Apply what you read>
**a.** From the peace studies text, output the passage that begins at the words "We don’t think" and stops after the words "fog of war.", with no changes.
**b.** In the peace studies text, what has Russia's war of aggression in Ukraine shaken up?

Text provided>
- Opening Delimiter -

Some of the considerations in this focus are still in their infancy, and some may already be obsolete by the time this issue is published, but we would still like to attempt a – as always temporary – classification.
Throwing everything overboard?
Peace studies and the peace movement in the context of the war in Ukraine
by Melanie Hussak and Jürgen Scheffran
Russia’s war of aggression in Ukraine, which violates international law, has shaken up the coordinates of the international order. If you believe the narrative in the mass media and government policy, war is once again raging in Europe for the first time since the Second World War, despite the wars in Yugoslavia and the former Soviet Union after 1990. The impression is being created that the liberal world order has secured peace in the world for three decades and has now suddenly been torn from its slumber by an unscrupulous dictator. Under the dictates of the proclaimed “turn of an era”, in which everything is dominated by the logic of war, earlier certainties about war and peace have become obsolete or naive. Does peace policy as a whole need to be put to the test?
We don’t think so, because this war once again confirms many earlier findings. Not everything that was previously correct and pointed out the dangers of this tricky situation can be thrown overboard. In the run-up to the war, there were enough warnings to avoid the driving forces leading to war and to contain the escalation spiral. This knowledge is needed to penetrate the fog of war.
Is there co-responsibility?

- Closing Delimiter -

Record extracts>
- Opening Delimiter -

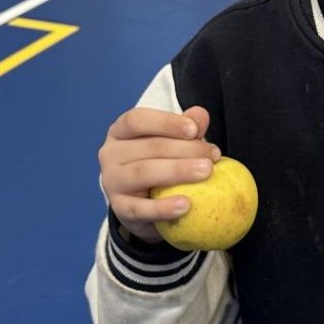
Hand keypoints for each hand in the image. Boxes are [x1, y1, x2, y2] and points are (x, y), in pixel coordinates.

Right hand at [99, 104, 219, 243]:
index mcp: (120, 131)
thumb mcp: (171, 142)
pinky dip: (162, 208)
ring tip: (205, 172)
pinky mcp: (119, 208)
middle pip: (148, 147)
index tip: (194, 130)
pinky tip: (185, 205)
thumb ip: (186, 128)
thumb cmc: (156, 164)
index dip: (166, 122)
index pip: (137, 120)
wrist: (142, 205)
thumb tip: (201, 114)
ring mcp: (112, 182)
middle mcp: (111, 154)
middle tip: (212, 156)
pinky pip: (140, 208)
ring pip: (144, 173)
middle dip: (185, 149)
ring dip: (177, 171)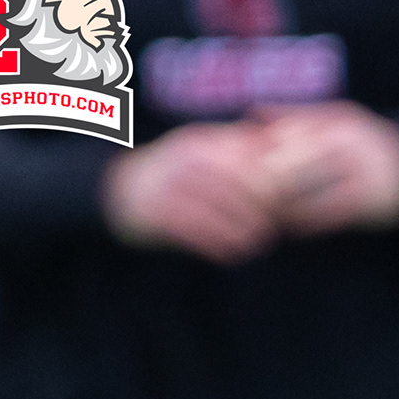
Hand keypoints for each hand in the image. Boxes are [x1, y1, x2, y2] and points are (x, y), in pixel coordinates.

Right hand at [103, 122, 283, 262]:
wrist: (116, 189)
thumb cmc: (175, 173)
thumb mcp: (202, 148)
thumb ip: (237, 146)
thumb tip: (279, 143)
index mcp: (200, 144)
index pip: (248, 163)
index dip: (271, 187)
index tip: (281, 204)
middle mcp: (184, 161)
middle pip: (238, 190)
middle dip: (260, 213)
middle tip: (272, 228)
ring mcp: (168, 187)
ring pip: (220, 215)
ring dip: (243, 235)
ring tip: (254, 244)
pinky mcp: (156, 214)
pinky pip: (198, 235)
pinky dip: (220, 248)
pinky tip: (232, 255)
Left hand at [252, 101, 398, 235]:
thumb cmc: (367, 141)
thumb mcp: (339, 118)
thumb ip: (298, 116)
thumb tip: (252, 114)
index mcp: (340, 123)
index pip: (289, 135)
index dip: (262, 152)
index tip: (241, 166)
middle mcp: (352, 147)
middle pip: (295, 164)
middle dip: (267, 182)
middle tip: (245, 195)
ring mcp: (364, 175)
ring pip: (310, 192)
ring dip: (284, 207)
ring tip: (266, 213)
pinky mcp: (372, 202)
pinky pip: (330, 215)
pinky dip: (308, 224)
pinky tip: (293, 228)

- Closing Delimiter -

Expected responses>
**a.**
We don’t think so, because this war once again confirms many earlier findings. Not everything that was previously correct and pointed out the dangers of this tricky situation can be thrown overboard. In the run-up to the war, there were enough warnings to avoid the driving forces leading to war and to contain the escalation spiral. This knowledge is needed to penetrate the fog of war.

**b.** The coordinates of the international order.